Sunburn Facts and Tips
Sunburn, also known as solar erythema, is an actual burning of the skin caused by the ultraviolet rays of the sun. On a cellular level, melanocytes produce melanin, (the skin's protective coloring (pigment), to protect the skin from UV rays. If the amount of UV rays exceeds the amount of melanin produced to block them, sunburn is the result. Microscopic changes happen as a consequence. There is a reduction in the primary cells that participate in our immune system fighting against inflammation and infection. Excessive sunburns may cause skin cancer later on in life.
Sunburn all year round
Sunburn is not only an issue during the summertime. Sunburn can also be caused by exposure to other sources of UV light such as tanning beds. UV radiation is also highly reflected by sand, snow, and ice. Some medicines, like certain antibiotics, can make your skin easier to sunburn. As well, medical conditions, such as lupus, can make you more sensitive to the sun.

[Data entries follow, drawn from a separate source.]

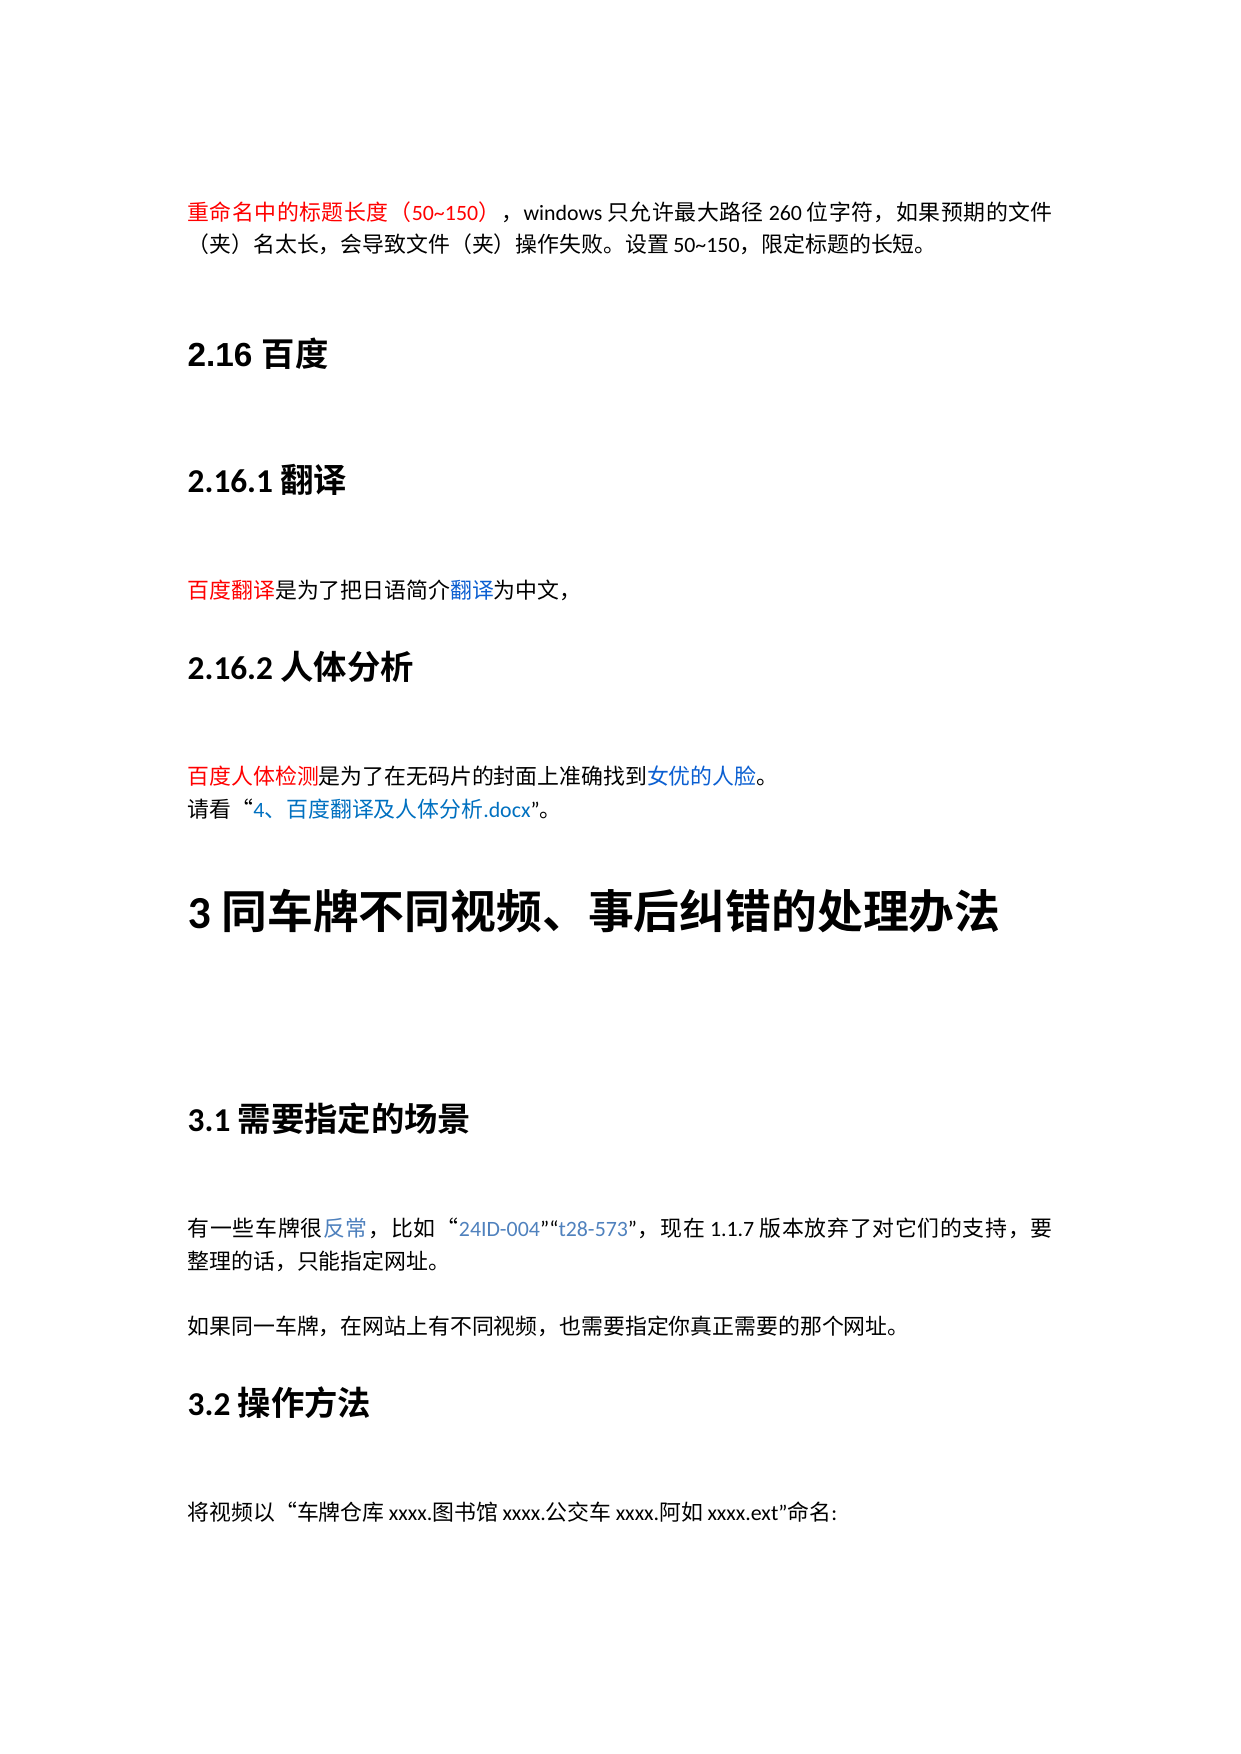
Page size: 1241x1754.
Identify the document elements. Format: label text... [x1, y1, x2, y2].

subtitle 3 同车牌不同视频、事后纠错的处理办法 [187, 859, 1053, 957]
subtitle 2.16.2 人体分析 [187, 632, 1053, 697]
subtitle 3.2 操作方法 [187, 1368, 1053, 1433]
list 将视频以“车牌仓库xxxx.图书馆xxxx.公交车xxxx.阿如xxxx.ext”命名: [187, 1495, 1053, 1527]
subtitle 3.1 需要指定的场景 [187, 1084, 1053, 1149]
list 重命名中的标题长度（50~150），windows只允许最大路径260位字符，如果预期的文件（夹）名太长，会导致文件（夹）操作失败。设置50~150，限定标题的长短。 [187, 194, 1053, 259]
list 有一些车牌很反常，比如“24ID-004”“t28-573”，现在1.1.7版本放弃了对它们的支持，要整理的话，只能指定网址。 [187, 1211, 1053, 1276]
list 百度翻译是为了把日语简介翻译为中文， [187, 573, 1053, 605]
list 如果同一车牌，在网站上有不同视频，也需要指定你真正需要的那个网址。 [187, 1308, 1053, 1341]
list 请看“4、百度翻译及人体分析.docx”。 [187, 791, 1053, 824]
subtitle 2.16.1 翻译 [187, 446, 1053, 511]
list 百度人体检测是为了在无码片的封面上准确找到女优的人脸。 [187, 759, 1053, 791]
subtitle 2.16 百度 [187, 319, 1053, 384]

Sunburns over time may lead to skin cancer
So when our skin gets severely burnt from the UV sources, in the immediate, the result can be first or second degree burns, dehydration, electrolyte imbalances in our bloodstream, shock, or worse! Later diagnoses of skin cancer from sunburns can follow. Though skin cancers usually appear in adulthood, it is primarily caused by sun exposure and sunburns from as early as childhood! We have learned that just one blistering sunburn could double the chances of developing skin cancers later on in life.
Years of overexposure to UV rays can lead to premature aging and wrinkling; brown spots and freckles; premalignant lesions, (actinic keratosis); and many types of skin carcinomas. Additionally, unprotected eyes can get burned by the sun causing redness, dryness, and gritty sensations. "Chronic exposure of eyes to sunlight may cause Pterygium (tissue growth that leads to blindness), cataracts, and perhaps macular degeneration, a leading cause of blindness."1 Sadly, I have seen this first hand in our own beach community with the older lifeguards.
With all of this in mind, accidental overexposure can happen to the best prepared or to the outdoor worker. We know there is no such thing as a “healthy tan”. Symptoms of sunburn are usually temporary, but the damage to skin cells is often permanent. By the time the skin starts to become painful and red, the damage is already done. 1
Unlike other burns, the symptoms of sunburn do not become apparent until hours later, worse in the next day or two, and usually dissipate in less than a week with peeling skin as well. We know symptoms can include red, warm, tender, blistering, swollen skin; headache, nausea, fatigue and possibly fever.
Sunburn relief options
Unfortunately, even with having mankind walk on the moon, there is no quick cure for sunburned skin. There is only symptomatic relief: over the counter analgesics, cooling baths, cool compresses, drinking plenty of water to replace the lost fluids and topical moisturizing creams, like aloe and those with vitamins C and E which may help limit damage to skin cells, as the Centers for Disease Control recommends.
They also suggest a low-dose (0.5%-1%) hydrocortisone cream, over the counter, which may be helpful in reducing the burning sensation and swelling of inflammation, as well as hastening the healing process. Wearing loose cotton clothing is more comfortable. And of course, avoiding the sun until the burn has resolved.
Blistering skin may be lightly covered with a dry gauze pad, remembering not to burst the blister, to avoid infection and enhance the healing process. Never pick at or peel away the top part of the blisters. Let it open on its own and when it does, cover with an antiseptic ointment. "Avoid using butter, petroleum jelly (Vaseline), or other oil-based products. These can block pores so that heat and sweat cannot escape, which can lead to infection." 1
When to see a doctor for sunburn
Seek medical attention if the sunburn covers more than 15% of your body; fever over 101°F, severe painful blisters and the following signs of possible heat exhaustion, dehydration or shock: feeling faint or dizzy, rapid pulse or rapid breathing, extreme thirst, no urine output, pale clammy skin, rash, sunken eyes, painful eyes and eyes that are photosensitive.
Clearly the best way to deal with sunburn is that it is better prevented than treated! As said, excessive sun exposure and numerous sunburns may lead to skin cancer. Proactive and preventative measures are our best defense against the damaging effects.
How often do you speak to your family members about skin cancer?